Consigne: Dans l'extrait sur la Sonate de Scriabine, quelle phrase Scriabine a-t-il écrite dans l'un de ses carnets de notes ?

Extrait du document:

================================

LDV141

7 CLÉMENT LEFEBVRE Si les Impromptus nous donnent à entendre la beauté du son pianistique, à l’instar de ceux de Chopin, cette Sonate n’a-t-elle pas une dimension orchestrale ? Son écriture n’est par endroits pas du tout pianistique et bien au-delà de l’instrument, Scriabine va avec elle au-delà même de l’orchestre. Elle a un son, une atmosphère très intérieure qui échappent à la matérialité. Sa poésie intangible émane de la plasticité de sa matière sonore, ce qui peut paraître contradictoire avec ses mots consignés dans l’un de ses carnets de notes : « plus une chose est poétique, plus elle est réelle ». Mais sa notion de la réalité n’est pas la nôtre, elle ne repose pas sur le concret ! Dans cette Sonate qui porte encore quelques traces de Chopin apparaît une nouvelle influence. Scriabine ouvre plus grand le champ des possibles : il élargit l’espace sonore, le traitement harmonique, introduit le leit motiv par le rappel du thème initial entre les troisième et quatrième mouvements, utilise l’hyperchromatisme dans le finale où l’on retrouve le thème de l’andante, luimême conçu comme une ligne infinie…autant d’éléments wagnériens, marqueurs essentiels de cette sonate selon moi.

================================

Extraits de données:
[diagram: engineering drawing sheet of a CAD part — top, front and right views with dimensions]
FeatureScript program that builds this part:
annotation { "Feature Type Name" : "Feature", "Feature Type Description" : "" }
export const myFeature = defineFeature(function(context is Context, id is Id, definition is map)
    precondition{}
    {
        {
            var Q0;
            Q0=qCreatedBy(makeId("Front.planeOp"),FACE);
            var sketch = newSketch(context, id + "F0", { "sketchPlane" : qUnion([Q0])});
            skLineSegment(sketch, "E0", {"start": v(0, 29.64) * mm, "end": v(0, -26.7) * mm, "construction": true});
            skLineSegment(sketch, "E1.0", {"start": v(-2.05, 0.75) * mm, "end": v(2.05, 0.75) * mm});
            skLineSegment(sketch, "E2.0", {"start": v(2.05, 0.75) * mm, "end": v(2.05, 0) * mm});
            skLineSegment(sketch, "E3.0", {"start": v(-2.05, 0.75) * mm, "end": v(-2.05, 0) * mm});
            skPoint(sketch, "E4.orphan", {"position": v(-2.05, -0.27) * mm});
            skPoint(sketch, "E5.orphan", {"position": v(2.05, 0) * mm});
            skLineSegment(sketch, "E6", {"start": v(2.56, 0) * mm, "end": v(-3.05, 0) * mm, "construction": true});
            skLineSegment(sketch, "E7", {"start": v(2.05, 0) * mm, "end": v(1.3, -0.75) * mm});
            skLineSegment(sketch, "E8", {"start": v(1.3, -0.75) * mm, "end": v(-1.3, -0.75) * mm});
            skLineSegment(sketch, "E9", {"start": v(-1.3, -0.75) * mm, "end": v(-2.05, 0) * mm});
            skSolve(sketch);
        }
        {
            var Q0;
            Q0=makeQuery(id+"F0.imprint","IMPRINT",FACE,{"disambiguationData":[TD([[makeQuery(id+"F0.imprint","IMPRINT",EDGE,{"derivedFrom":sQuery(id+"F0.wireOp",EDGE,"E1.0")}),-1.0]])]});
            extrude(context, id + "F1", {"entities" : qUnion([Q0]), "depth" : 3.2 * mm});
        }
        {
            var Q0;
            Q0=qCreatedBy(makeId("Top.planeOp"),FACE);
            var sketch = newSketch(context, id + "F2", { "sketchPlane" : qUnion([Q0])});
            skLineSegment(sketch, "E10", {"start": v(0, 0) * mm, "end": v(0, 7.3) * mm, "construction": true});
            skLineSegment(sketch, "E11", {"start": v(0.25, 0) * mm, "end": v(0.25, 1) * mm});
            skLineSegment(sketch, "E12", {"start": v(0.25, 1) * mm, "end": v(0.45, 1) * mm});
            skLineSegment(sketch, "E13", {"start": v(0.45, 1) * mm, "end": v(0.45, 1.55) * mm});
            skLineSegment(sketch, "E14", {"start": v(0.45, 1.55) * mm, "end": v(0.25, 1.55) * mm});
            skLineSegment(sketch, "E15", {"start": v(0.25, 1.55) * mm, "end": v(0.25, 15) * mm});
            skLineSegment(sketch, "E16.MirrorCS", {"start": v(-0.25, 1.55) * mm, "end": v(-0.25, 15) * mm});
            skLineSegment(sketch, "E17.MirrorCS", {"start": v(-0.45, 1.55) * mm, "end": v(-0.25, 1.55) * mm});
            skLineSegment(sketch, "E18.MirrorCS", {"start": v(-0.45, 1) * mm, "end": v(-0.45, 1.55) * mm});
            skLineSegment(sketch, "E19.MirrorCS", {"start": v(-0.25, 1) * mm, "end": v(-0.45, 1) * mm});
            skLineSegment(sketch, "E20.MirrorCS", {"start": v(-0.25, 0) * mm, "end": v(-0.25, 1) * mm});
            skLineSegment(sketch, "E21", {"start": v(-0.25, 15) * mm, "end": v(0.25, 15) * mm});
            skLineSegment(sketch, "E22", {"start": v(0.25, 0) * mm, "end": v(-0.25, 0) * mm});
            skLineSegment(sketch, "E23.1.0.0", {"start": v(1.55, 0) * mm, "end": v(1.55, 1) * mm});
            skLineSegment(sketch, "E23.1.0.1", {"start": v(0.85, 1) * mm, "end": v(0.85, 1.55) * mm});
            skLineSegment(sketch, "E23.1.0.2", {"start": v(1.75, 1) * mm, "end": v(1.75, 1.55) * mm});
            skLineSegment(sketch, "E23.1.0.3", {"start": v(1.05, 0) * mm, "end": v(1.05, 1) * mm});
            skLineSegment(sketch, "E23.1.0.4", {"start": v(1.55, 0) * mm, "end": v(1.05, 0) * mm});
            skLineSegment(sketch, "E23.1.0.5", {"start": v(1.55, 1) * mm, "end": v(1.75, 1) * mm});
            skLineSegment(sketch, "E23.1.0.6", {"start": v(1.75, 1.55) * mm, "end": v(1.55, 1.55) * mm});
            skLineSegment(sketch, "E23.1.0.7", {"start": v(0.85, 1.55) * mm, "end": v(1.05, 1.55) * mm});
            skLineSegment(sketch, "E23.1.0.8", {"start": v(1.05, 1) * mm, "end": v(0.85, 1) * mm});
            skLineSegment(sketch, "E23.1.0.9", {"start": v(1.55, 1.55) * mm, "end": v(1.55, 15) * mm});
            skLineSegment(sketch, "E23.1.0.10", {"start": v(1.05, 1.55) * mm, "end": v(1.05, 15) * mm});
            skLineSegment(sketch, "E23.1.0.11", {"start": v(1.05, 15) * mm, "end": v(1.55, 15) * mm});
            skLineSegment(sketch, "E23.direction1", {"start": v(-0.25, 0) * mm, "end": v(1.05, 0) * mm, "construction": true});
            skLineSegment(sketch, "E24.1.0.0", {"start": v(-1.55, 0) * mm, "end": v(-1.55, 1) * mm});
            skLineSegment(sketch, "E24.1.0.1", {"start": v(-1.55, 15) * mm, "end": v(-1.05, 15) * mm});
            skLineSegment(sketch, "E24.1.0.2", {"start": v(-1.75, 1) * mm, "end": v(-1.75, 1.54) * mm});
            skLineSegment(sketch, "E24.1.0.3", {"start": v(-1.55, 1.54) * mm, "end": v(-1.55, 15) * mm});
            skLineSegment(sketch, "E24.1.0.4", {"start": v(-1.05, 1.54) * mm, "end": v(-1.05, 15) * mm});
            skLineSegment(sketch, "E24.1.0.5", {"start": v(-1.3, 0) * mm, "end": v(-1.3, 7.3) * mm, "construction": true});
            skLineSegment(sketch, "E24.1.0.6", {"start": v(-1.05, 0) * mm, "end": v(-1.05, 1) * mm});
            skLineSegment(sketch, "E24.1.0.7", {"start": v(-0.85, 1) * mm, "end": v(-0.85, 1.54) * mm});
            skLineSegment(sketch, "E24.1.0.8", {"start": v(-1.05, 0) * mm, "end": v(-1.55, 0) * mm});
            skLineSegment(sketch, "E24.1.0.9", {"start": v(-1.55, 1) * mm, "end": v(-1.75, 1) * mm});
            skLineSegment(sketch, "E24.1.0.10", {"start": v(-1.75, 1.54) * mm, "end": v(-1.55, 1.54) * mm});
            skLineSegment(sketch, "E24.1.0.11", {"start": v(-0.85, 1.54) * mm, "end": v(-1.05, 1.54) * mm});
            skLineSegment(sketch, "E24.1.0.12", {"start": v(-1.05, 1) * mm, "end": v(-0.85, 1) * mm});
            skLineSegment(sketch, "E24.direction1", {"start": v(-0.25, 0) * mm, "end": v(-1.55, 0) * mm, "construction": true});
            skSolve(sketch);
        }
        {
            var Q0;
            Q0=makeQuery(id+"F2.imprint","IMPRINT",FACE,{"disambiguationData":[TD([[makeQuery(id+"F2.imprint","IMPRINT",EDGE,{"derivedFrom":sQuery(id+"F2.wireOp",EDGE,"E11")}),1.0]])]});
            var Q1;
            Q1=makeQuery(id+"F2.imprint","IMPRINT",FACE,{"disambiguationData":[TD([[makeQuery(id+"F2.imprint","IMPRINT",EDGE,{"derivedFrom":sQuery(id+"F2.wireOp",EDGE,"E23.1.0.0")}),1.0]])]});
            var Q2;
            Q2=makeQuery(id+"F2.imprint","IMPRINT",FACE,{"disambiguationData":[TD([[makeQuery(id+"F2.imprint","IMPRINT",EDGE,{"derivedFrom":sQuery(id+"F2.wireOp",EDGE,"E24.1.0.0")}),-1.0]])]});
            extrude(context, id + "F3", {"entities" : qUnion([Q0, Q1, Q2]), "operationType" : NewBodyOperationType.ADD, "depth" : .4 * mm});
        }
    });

================================

Réponse: « plus une chose est poétique, plus elle est réelle »